NASA’s final space shuttle mission will experiment with recycling urine into drinkable water using no outside power source. Photo Credit: NASA/Bill Ingalls
NASA’s final space shuttle mission, which launched today, will carry out a most unusual recycling experiment: Can you recycle urine into drinkable water with no power source in space?
For several years, astronauts at the International Space Station have been drinking from a machine that converts urine into water, but the machine consumes too much of the lab’s limited energy supply.
Astronauts aboard the Atlantis plan to test a recycling kit that doesn’t require a power source, but instead relies on the process of forward osmosis.

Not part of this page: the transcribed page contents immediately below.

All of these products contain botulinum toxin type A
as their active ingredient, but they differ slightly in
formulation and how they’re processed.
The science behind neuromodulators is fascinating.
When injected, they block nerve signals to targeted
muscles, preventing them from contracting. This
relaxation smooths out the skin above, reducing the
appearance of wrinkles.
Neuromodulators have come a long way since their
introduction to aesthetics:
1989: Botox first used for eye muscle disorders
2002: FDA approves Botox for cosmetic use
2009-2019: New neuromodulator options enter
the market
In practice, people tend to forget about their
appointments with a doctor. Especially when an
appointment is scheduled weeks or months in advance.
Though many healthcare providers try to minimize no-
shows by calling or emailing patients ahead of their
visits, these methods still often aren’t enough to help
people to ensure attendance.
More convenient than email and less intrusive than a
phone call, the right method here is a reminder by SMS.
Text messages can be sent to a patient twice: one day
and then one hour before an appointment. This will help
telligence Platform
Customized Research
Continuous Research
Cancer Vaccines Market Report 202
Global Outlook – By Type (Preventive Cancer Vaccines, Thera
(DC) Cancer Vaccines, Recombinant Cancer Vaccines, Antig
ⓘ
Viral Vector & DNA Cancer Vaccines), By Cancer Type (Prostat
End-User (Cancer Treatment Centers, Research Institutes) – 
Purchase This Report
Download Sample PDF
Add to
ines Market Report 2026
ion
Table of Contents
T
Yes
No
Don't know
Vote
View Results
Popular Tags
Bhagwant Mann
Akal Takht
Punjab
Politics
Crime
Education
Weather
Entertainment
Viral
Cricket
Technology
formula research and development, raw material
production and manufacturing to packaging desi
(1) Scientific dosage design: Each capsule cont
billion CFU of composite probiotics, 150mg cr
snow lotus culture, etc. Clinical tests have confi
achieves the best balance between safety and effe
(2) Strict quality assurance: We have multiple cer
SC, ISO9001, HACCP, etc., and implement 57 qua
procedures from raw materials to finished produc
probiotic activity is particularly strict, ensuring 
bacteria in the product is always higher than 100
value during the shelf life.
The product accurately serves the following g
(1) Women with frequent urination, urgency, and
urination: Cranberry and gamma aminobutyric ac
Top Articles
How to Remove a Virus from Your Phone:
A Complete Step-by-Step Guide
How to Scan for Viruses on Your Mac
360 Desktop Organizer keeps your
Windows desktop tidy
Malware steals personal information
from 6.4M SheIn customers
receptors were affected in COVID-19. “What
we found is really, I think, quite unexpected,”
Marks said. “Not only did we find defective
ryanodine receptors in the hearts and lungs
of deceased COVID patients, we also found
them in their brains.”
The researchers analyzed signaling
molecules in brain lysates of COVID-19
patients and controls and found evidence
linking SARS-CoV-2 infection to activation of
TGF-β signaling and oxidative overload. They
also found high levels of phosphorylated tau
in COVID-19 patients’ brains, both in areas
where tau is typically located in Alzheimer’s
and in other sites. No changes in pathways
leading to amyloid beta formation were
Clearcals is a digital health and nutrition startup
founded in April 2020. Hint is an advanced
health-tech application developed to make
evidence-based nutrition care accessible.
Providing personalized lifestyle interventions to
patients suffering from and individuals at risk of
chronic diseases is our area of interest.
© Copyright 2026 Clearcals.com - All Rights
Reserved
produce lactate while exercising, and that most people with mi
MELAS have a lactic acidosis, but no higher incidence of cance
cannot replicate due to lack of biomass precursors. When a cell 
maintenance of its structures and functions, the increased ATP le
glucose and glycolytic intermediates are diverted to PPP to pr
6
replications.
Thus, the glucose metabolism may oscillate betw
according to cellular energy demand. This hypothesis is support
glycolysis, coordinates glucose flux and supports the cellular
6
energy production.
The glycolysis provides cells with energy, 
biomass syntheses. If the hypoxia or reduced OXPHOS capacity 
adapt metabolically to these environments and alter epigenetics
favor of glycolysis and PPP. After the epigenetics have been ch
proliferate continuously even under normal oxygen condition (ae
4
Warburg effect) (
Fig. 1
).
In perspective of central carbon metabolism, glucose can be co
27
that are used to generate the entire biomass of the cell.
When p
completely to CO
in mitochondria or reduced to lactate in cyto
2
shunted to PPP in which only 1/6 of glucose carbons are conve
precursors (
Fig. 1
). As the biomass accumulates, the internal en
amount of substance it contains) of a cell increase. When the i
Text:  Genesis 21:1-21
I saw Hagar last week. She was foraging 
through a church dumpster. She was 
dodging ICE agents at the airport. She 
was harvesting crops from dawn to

SEE: 10 Things You Never Knew You Could Recycle
The recycling kit consists of a system of baggies: a semi-permeable inner bag containing a sugary solution, nested inside an outer bag. An astronaut will pump dirty liquid into the outer bag, and the liquid will slowly pass through the inner bag and into the sugary solution, leaving behind its contaminants. Here on Earth, the kit makes about a liter of sports drink-like fluid in four to six hours.
Astronauts will first test the kit with an experimental fluid – not urine.
The military uses a similar technology to filter out parasites, bacteria, viruses and other contaminants from dirty liquids, including urine, to make drinkable water for soldiers.